Analyse a single sample

This is how to produce:

  • BAM file containing read alignments.
  • Depth of coverage plots for the Artemis genome browser.
  • A list of SNPs and indels.
  • A modified version of the reference sequence with the SNPs and indels patched into it.
  • A sample “working directory” used by other Nesoni tools.

First make a reference directory

Our first step is to make a “reference directory” for nesoni, which collects all the information about the reference sequence that nesoni needs, and any indexes needed by various tools.

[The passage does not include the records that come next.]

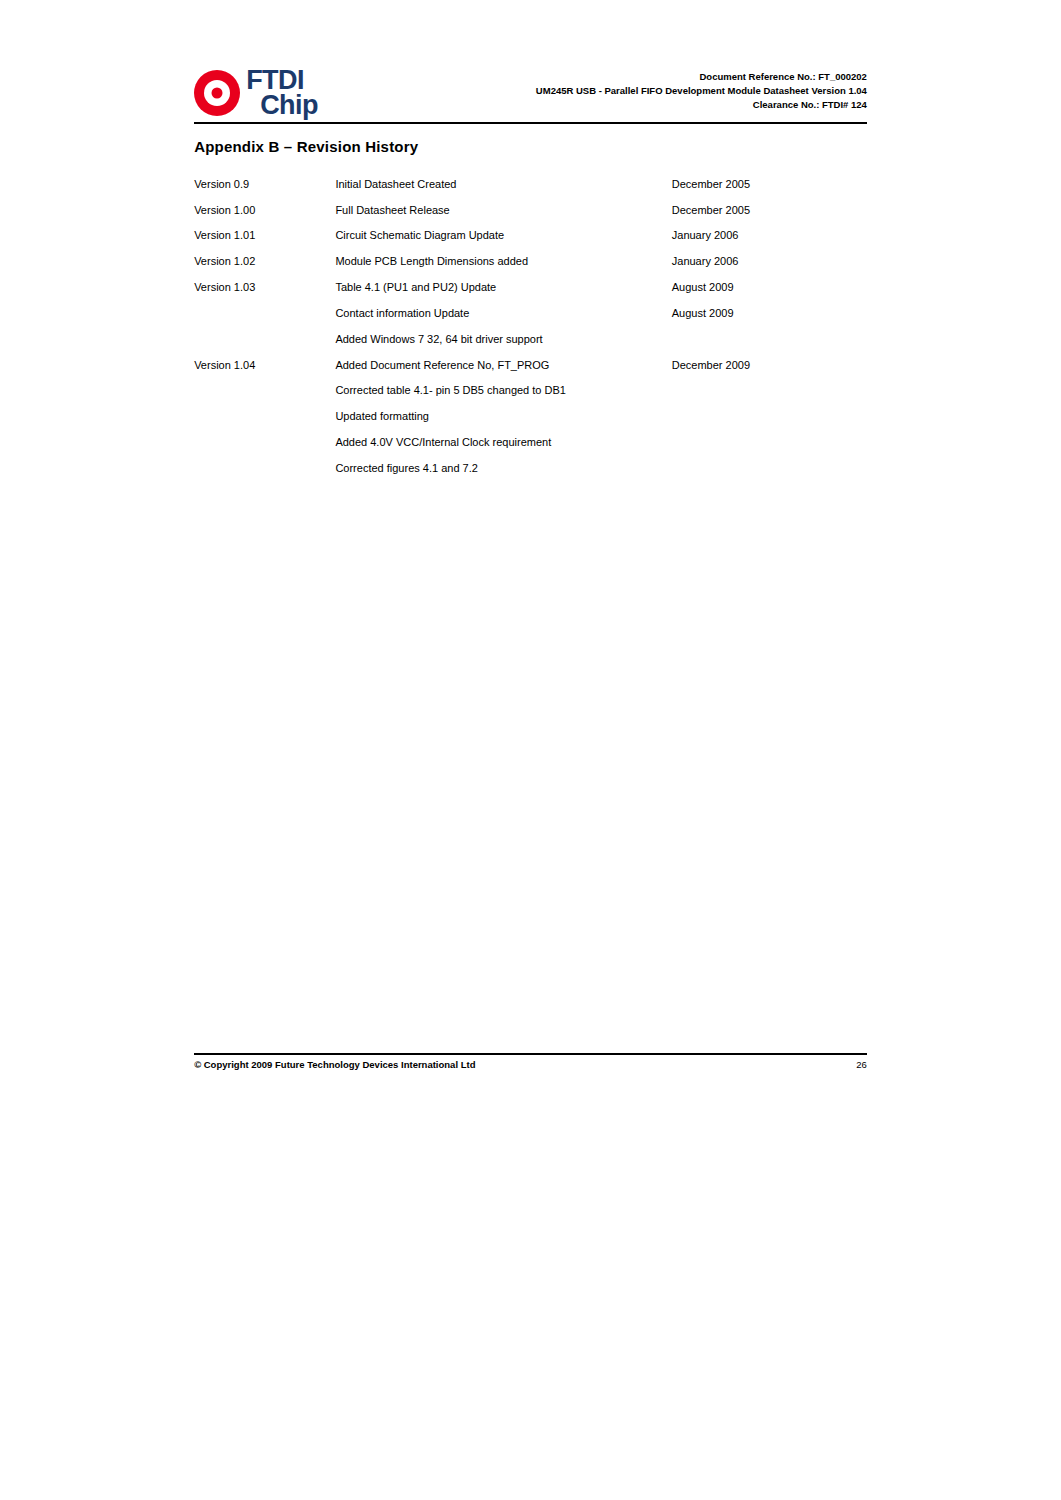FTDI Chip
Document Reference No.: FT_000202
UM245R USB - Parallel FIFO Development Module Datasheet Version 1.04
Clearance No.: FTDI# 124
Appendix B – Revision History
| Version 0.9 | Initial Datasheet Created | December 2005 |
| Version 1.00 | Full Datasheet Release | December 2005 |
| Version 1.01 | Circuit Schematic Diagram Update | January 2006 |
| Version 1.02 | Module PCB Length Dimensions added | January 2006 |
| Version 1.03 | Table 4.1 (PU1 and PU2) Update | August 2009 |
| | Contact information Update | August 2009 |
| | Added Windows 7 32, 64 bit driver support | |
| Version 1.04 | Added Document Reference No, FT_PROG | December 2009 |
| | Corrected table 4.1- pin 5 DB5 changed to DB1 | |
| | Updated formatting | |
| | Added 4.0V VCC/Internal Clock requirement | |
| | Corrected figures 4.1 and 7.2 | |
© Copyright 2009 Future Technology Devices International Ltd
26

The input is some sequences and, if available, annotations of those sequences. This could be just FASTA sequences, a GENBANK file containing sequence and annotations, or FASTA sequences and a GFF file.

nesoni make-reference: myref ref-sequences.fa

This will generate SHRiMP indicies if SHRiMP is installed (and a Bowtie2 index if Bowtie2 is installed), a .genome file for the IGV browser, and files needed to use snpEFF if snpEFF is installed.

Analysis in one command

nesoni analyse-sample: mysample myref reads: reads.fastq

This clips reads, aligns, filters alignments, and calls SNPs and indels, all in one command!

If you have read-pairs, you can use a pairs: reads1.fastq reads2.fastq section instead of the reads: section.

Depth of coverage plots viewable in Artemis are also produced. We’ll see how to create depth of coverage plots for IGV when we look at analysing multiple samples.

Analysis as individual steps

Let’s break it down into individual steps. Then you can specify options for each of those steps.

First clip reads based on quality and (by default) Illumina adaptor sequences.

nesoni clip: myclipped reads: reads.fastq

Next align reads to the reference. This creates what Nesoni refers to as a working directory.

nesoni shrimp: mysample myref reads: myclipped-single.fq.gz

bowtie: can be used instead of shrimp:, or a BAM file from another read aligner can be imported with import:.

Next, filter the read alignments and call SNPs and indels:

nesoni filter: mysample
nesoni reconsensus: mysample

consensus: can be used as a shorthand for filter: followed by reconsensus:.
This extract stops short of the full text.